**What is expected:**
Rewrite the records below with "Transcribe" changed to "Write out" everywhere and every other line unchanged, but leave out the pictures.

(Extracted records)

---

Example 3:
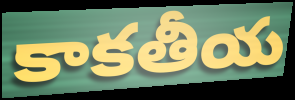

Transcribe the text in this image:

కాకతీయ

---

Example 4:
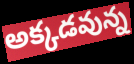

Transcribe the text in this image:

అక్కడవున్న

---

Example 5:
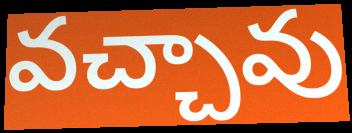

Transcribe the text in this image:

వచ్చావు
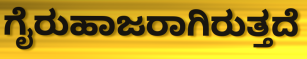
ಗೈರುಹಾಜರಾಗಿರುತ್ತದೆ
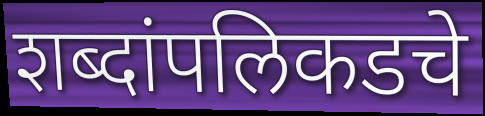
शब्दांपलिकडचे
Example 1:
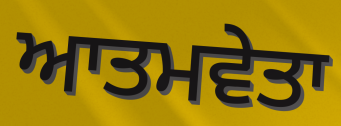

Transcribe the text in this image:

**Answer to this exercise:**
---

Example 3:

Write out the text in this image:

కాకతీయ

---

Example 4:

Write out the text in this image:

అక్కడవున్న

---

Example 5:

Write out the text in this image:

వచ్చావు
ಗೈರುಹಾಜರಾಗಿರುತ್ತದೆ
शब्दांपलिकडचे
Example 1:

Write out the text in this image:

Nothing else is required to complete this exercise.